Zimmer, who grew up in Seattle, now lives in Los Angeles—but Vancouver has no doubt become her second home during her tenure on UnReal. “Everybody’s so nice, and you get to see seasons,” she says. “I’d like to see the sun a little bit more. But I do love it when it’s changing seasons and we’re here for that. And the leaves and the crispness and you have the mountains, the beach, and the city life right in the middle. It’s pretty great as far as that goes.”
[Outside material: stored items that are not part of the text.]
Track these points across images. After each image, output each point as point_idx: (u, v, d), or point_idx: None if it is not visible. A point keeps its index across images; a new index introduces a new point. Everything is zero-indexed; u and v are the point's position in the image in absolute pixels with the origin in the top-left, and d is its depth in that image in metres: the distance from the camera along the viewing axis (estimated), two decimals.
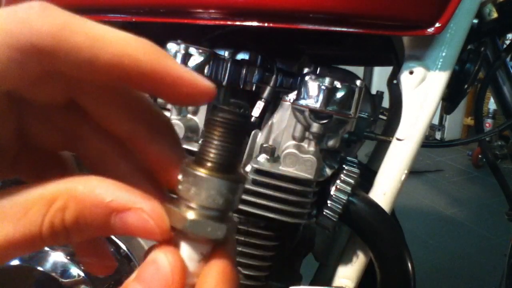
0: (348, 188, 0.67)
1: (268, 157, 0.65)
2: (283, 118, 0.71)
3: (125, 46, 0.21)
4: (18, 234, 0.20)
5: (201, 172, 0.21)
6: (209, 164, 0.22)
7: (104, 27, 0.21)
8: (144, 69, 0.21)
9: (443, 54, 0.68)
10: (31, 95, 0.22)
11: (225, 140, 0.22)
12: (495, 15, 0.73)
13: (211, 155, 0.22)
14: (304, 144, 0.68)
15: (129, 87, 0.23)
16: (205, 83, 0.22)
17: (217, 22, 0.68)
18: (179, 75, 0.22)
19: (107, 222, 0.21)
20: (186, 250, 0.22)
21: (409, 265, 0.69)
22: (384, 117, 0.99)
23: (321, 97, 0.64)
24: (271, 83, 0.76)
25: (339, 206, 0.67)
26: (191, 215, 0.21)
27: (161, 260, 0.21)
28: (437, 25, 0.64)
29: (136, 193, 0.21)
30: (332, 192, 0.68)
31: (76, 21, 0.20)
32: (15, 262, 0.79)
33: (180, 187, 0.22)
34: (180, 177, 0.22)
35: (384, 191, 0.70)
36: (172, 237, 0.22)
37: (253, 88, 0.78)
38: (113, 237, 0.84)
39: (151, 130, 0.24)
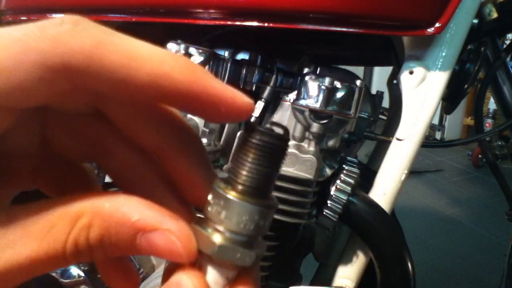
0: (348, 188, 0.67)
1: None
2: (283, 118, 0.71)
3: (161, 65, 0.20)
4: (42, 252, 0.19)
5: (233, 195, 0.20)
6: (241, 188, 0.20)
7: (139, 43, 0.20)
8: (181, 89, 0.20)
9: (443, 54, 0.68)
10: (56, 105, 0.21)
11: (260, 163, 0.20)
12: (495, 15, 0.73)
13: (244, 178, 0.20)
14: (304, 144, 0.68)
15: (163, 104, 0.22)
16: (244, 100, 0.22)
17: (217, 22, 0.68)
18: (217, 93, 0.21)
19: (132, 241, 0.20)
20: (211, 274, 0.21)
21: (409, 265, 0.69)
22: (384, 117, 0.99)
23: (321, 97, 0.64)
24: (271, 83, 0.76)
25: (339, 206, 0.67)
26: (220, 240, 0.20)
27: (185, 283, 0.20)
28: (437, 25, 0.64)
29: (164, 212, 0.20)
30: (332, 192, 0.68)
31: (111, 39, 0.19)
32: None
33: (209, 209, 0.21)
34: (210, 198, 0.21)
35: (384, 191, 0.70)
36: (197, 259, 0.21)
37: (253, 88, 0.78)
38: None
39: (180, 144, 0.23)
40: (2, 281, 0.19)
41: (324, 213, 0.67)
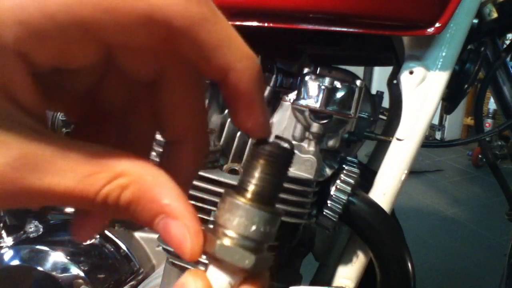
0: (348, 188, 0.67)
1: None
2: (283, 118, 0.71)
3: (241, 61, 0.22)
4: (78, 190, 0.21)
5: (240, 200, 0.22)
6: (249, 195, 0.22)
7: (234, 32, 0.23)
8: (239, 90, 0.23)
9: (443, 54, 0.68)
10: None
11: (268, 172, 0.22)
12: (495, 15, 0.73)
13: (252, 185, 0.22)
14: (304, 144, 0.68)
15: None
16: (263, 128, 0.24)
17: None
18: (255, 110, 0.23)
19: (152, 218, 0.22)
20: (216, 278, 0.22)
21: (409, 265, 0.69)
22: (384, 117, 0.99)
23: (321, 97, 0.64)
24: (271, 83, 0.76)
25: (339, 206, 0.67)
26: (226, 242, 0.21)
27: (190, 284, 0.22)
28: (437, 25, 0.64)
29: (189, 208, 0.22)
30: (332, 192, 0.68)
31: (215, 18, 0.22)
32: (15, 262, 0.79)
33: (217, 213, 0.22)
34: (220, 204, 0.23)
35: (384, 191, 0.70)
36: (207, 263, 0.23)
37: None
38: (113, 237, 0.84)
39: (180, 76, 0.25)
40: (37, 198, 0.20)
41: (324, 213, 0.67)
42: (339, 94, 0.65)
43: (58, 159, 0.20)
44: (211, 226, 0.23)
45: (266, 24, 0.66)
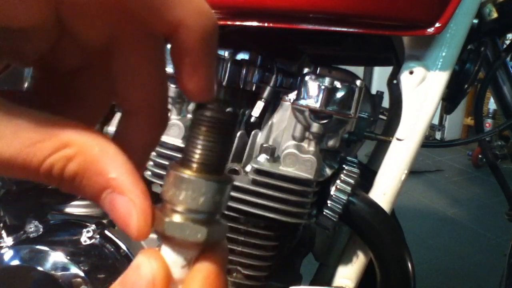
0: (348, 188, 0.67)
1: (268, 157, 0.65)
2: (283, 118, 0.71)
3: (192, 17, 0.21)
4: (20, 159, 0.20)
5: (185, 173, 0.20)
6: (194, 165, 0.21)
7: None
8: (185, 48, 0.21)
9: (443, 54, 0.68)
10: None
11: (211, 139, 0.21)
12: (495, 15, 0.73)
13: (196, 155, 0.21)
14: (304, 144, 0.68)
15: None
16: (205, 92, 0.22)
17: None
18: (199, 72, 0.22)
19: (99, 192, 0.21)
20: (170, 255, 0.21)
21: (409, 265, 0.69)
22: (384, 117, 0.99)
23: (321, 97, 0.64)
24: (271, 83, 0.76)
25: (339, 206, 0.67)
26: (176, 219, 0.20)
27: (144, 265, 0.20)
28: (437, 25, 0.64)
29: (138, 185, 0.21)
30: (332, 192, 0.68)
31: None
32: (15, 262, 0.79)
33: (164, 189, 0.21)
34: (165, 179, 0.21)
35: (384, 191, 0.70)
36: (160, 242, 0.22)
37: (253, 88, 0.78)
38: (113, 237, 0.84)
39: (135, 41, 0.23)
40: None
41: (324, 213, 0.67)
42: (339, 94, 0.65)
43: (0, 124, 0.19)
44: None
45: (266, 24, 0.66)
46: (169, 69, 0.23)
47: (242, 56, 0.79)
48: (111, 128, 0.74)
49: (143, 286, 0.20)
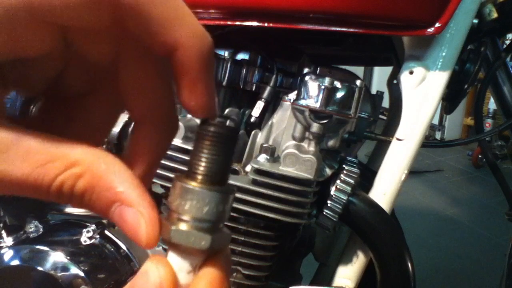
0: (348, 188, 0.67)
1: (268, 157, 0.65)
2: (283, 118, 0.71)
3: (189, 39, 0.22)
4: (31, 179, 0.21)
5: (190, 184, 0.22)
6: (198, 177, 0.22)
7: (187, 10, 0.23)
8: (185, 67, 0.23)
9: (443, 54, 0.68)
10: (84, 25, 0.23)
11: (213, 153, 0.22)
12: (495, 15, 0.73)
13: (200, 168, 0.22)
14: (304, 144, 0.68)
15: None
16: (207, 109, 0.24)
17: (217, 22, 0.68)
18: (199, 90, 0.23)
19: (108, 206, 0.22)
20: (176, 262, 0.22)
21: (409, 265, 0.69)
22: (384, 117, 0.99)
23: (321, 97, 0.64)
24: (271, 83, 0.76)
25: (339, 206, 0.67)
26: (182, 227, 0.22)
27: (152, 272, 0.22)
28: (437, 25, 0.64)
29: (145, 197, 0.22)
30: (332, 192, 0.68)
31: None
32: (15, 262, 0.79)
33: (170, 199, 0.22)
34: (171, 190, 0.23)
35: (384, 191, 0.70)
36: (167, 249, 0.23)
37: (253, 88, 0.78)
38: (113, 237, 0.84)
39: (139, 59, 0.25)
40: None
41: (324, 213, 0.67)
42: (339, 94, 0.65)
43: (12, 147, 0.21)
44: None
45: (266, 24, 0.66)
46: None
47: (242, 56, 0.79)
48: (115, 129, 0.74)
49: None
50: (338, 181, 0.68)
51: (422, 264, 2.05)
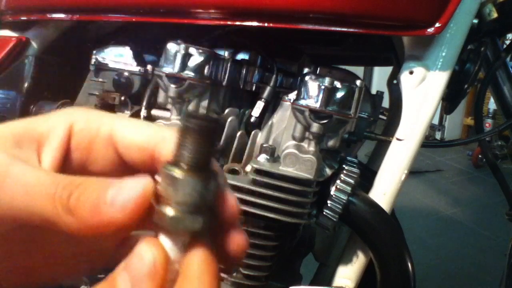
0: (348, 188, 0.67)
1: (268, 157, 0.65)
2: (283, 118, 0.71)
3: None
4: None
5: (177, 173, 0.24)
6: (183, 166, 0.24)
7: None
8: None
9: (443, 54, 0.68)
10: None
11: (196, 143, 0.24)
12: (495, 15, 0.73)
13: (185, 158, 0.24)
14: (304, 144, 0.68)
15: None
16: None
17: (217, 22, 0.68)
18: None
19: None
20: (167, 243, 0.25)
21: (409, 265, 0.69)
22: (384, 117, 0.99)
23: (321, 97, 0.64)
24: (271, 83, 0.76)
25: (339, 206, 0.67)
26: (170, 212, 0.24)
27: (146, 251, 0.23)
28: (437, 25, 0.64)
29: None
30: (332, 192, 0.68)
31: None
32: None
33: (160, 188, 0.24)
34: (160, 180, 0.25)
35: (384, 191, 0.70)
36: (156, 232, 0.25)
37: (253, 88, 0.78)
38: None
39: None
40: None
41: (324, 213, 0.67)
42: (339, 94, 0.65)
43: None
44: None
45: (266, 24, 0.66)
46: (169, 68, 0.24)
47: (242, 56, 0.79)
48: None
49: (145, 268, 0.23)
50: (338, 181, 0.68)
51: (422, 264, 2.05)
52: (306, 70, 0.74)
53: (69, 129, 0.28)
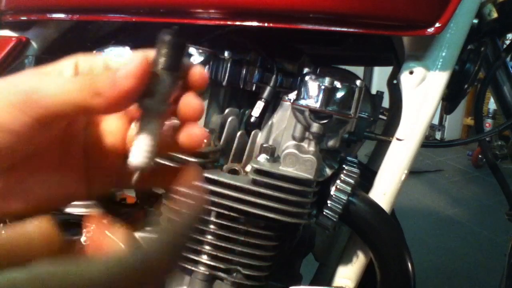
0: (348, 188, 0.67)
1: (268, 157, 0.65)
2: (283, 118, 0.71)
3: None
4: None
5: (157, 71, 0.31)
6: (159, 67, 0.32)
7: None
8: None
9: (443, 54, 0.68)
10: None
11: (170, 48, 0.32)
12: (495, 15, 0.73)
13: (162, 60, 0.32)
14: (304, 144, 0.68)
15: None
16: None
17: (217, 22, 0.68)
18: None
19: None
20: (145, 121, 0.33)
21: (409, 265, 0.69)
22: (384, 117, 0.99)
23: (321, 97, 0.64)
24: (271, 83, 0.76)
25: (339, 206, 0.67)
26: (148, 100, 0.31)
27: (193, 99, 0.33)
28: (437, 25, 0.64)
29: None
30: (332, 192, 0.68)
31: None
32: None
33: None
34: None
35: (384, 191, 0.70)
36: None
37: (253, 88, 0.78)
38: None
39: None
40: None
41: (324, 213, 0.67)
42: (339, 94, 0.65)
43: None
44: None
45: (266, 24, 0.66)
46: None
47: (242, 56, 0.79)
48: None
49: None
50: (338, 181, 0.68)
51: (422, 264, 2.05)
52: (306, 70, 0.74)
53: (75, 62, 0.33)
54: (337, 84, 0.65)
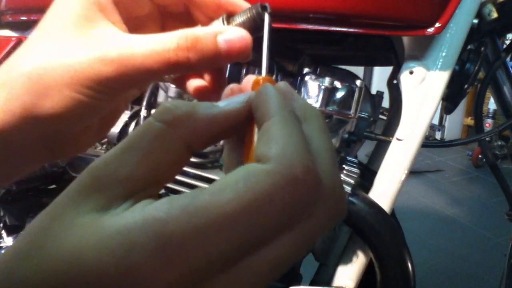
0: (348, 188, 0.67)
1: None
2: None
3: None
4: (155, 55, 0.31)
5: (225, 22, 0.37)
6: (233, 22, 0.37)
7: None
8: None
9: (443, 54, 0.68)
10: None
11: (250, 17, 0.36)
12: (495, 15, 0.73)
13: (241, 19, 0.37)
14: None
15: None
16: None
17: None
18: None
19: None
20: None
21: (409, 265, 0.69)
22: (384, 117, 0.99)
23: (321, 97, 0.64)
24: None
25: None
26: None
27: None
28: (437, 25, 0.64)
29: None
30: None
31: None
32: None
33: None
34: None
35: (384, 191, 0.70)
36: None
37: None
38: None
39: None
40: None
41: None
42: (339, 94, 0.65)
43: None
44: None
45: None
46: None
47: None
48: (115, 129, 0.74)
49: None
50: None
51: (422, 264, 2.06)
52: (306, 70, 0.74)
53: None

A self-professed “crazy foodie” who can’t get her coffee “just anywhere,” she credits many of her Vancouver culinary discoveries to wandering down unfamiliar streets and peeking into windows, and counts herself as a regular at many of the city’s restaurants and cafes. “I gotta go to my places,” she says. “I gotta go say hi to my waiters.” She particularly loves AnnaLena, Nook, and Legendary Noodle. “Legendary Noodle only has 10 tables and they pull the pasta right in front of you, they make it fresh to order,” she gushes. “It’s insane. I do love Café Medina, but I don’t like it enough to stand in line in the rain. So I’ll get my lavender latte and my waffle to go.” Other favourites of hers include Matchstick coffee in Chinatown and Greenhorn cafe in the West End.
It’s goodbye to her Vancouver haunts for now, though, as Zimmer gets ready to pack up her life here and head home to California—where the real Bachelor mansion is located. And although she has never been one to follow reality TV, Zimmer certainly understands the appeal. “What I think people love about reality television is they feel like they’re a fly on the wall,” she suggests. “That’s why you get into it, because you feel like you’re seeing something you’re not supposed to be seeing, right?” By extension, she argues, it’s this same obsession with what’s behind the scenes that attracts fans to the twists and turns of UnReal.
The show actually takes it one step further, though, allowing viewers not only into the whimsical world of a romance contest, but also into the lives of the crew who work off-camera to make it all seem (somewhat) believable. The drama, the gossip, the fantasy—it’s all still there. But something bigger is, too.